Provided records —

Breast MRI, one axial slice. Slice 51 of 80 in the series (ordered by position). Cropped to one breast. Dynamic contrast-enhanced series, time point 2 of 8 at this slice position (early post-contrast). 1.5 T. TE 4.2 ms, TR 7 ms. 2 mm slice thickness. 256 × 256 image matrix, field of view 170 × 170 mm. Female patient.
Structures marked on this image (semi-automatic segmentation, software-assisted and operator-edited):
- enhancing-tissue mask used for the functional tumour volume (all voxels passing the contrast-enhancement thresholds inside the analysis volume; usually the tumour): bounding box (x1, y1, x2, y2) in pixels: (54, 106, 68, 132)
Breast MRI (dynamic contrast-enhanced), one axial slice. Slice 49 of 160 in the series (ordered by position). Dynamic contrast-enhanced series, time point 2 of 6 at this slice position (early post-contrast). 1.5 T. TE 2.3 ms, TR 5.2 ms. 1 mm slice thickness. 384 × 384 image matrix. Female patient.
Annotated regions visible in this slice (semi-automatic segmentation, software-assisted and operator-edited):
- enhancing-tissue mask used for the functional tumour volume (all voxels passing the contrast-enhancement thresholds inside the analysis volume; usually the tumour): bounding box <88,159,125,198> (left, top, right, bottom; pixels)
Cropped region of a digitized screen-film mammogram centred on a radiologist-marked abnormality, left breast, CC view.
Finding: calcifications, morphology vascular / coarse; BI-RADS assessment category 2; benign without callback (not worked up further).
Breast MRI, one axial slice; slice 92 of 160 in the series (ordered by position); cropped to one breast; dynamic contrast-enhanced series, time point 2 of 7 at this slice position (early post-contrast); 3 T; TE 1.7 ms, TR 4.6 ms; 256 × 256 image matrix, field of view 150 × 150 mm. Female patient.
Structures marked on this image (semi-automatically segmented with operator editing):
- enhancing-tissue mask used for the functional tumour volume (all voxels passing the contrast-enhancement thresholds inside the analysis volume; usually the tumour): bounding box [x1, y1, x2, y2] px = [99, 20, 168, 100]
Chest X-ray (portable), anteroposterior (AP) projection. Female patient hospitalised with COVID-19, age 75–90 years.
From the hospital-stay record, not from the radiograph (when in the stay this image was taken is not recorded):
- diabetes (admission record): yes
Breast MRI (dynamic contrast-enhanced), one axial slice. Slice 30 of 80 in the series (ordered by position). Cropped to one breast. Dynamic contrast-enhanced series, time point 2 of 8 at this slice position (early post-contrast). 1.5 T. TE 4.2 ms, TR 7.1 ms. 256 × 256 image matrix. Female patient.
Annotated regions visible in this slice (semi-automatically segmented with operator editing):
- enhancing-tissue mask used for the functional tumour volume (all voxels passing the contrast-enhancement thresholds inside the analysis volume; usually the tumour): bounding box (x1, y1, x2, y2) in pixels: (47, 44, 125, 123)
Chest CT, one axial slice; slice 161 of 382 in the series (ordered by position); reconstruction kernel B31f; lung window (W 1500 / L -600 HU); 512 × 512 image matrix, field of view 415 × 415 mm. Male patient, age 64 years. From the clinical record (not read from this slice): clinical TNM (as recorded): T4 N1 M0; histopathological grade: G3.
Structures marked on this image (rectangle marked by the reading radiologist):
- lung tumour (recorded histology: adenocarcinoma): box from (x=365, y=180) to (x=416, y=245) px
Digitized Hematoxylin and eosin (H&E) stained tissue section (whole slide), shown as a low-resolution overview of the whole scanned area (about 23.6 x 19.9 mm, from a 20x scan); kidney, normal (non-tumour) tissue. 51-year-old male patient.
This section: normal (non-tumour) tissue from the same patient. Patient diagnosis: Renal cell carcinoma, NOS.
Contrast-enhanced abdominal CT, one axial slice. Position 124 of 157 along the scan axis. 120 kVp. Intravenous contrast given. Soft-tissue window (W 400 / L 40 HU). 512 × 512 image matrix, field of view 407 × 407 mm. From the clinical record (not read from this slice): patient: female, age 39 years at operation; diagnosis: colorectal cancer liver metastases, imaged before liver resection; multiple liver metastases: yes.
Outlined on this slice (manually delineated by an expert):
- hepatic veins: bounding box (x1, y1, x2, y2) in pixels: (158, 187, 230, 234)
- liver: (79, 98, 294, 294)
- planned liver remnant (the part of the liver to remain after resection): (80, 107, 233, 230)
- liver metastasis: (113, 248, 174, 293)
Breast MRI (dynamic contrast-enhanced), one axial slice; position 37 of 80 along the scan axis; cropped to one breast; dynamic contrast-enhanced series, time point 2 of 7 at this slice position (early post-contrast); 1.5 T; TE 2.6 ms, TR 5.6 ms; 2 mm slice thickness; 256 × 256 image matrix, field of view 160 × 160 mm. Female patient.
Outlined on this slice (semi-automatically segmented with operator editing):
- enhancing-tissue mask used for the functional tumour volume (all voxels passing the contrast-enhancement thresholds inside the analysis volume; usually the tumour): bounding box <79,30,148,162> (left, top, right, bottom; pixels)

Task statement — Retype exactly the lines of the data above that fall between the line with "Contrast-enhanced abdominal CT, one" and the line with "Outlined on this slice (manually", inclusive, and add nothing.

Response to the exercise —
Contrast-enhanced abdominal CT, one axial slice. Position 124 of 157 along the scan axis. 120 kVp. Intravenous contrast given. Soft-tissue window (W 400 / L 40 HU). 512 × 512 image matrix, field of view 407 × 407 mm. From the clinical record (not read from this slice): patient: female, age 39 years at operation; diagnosis: colorectal cancer liver metastases, imaged before liver resection; multiple liver metastases: yes.
Outlined on this slice (manually delineated by an expert):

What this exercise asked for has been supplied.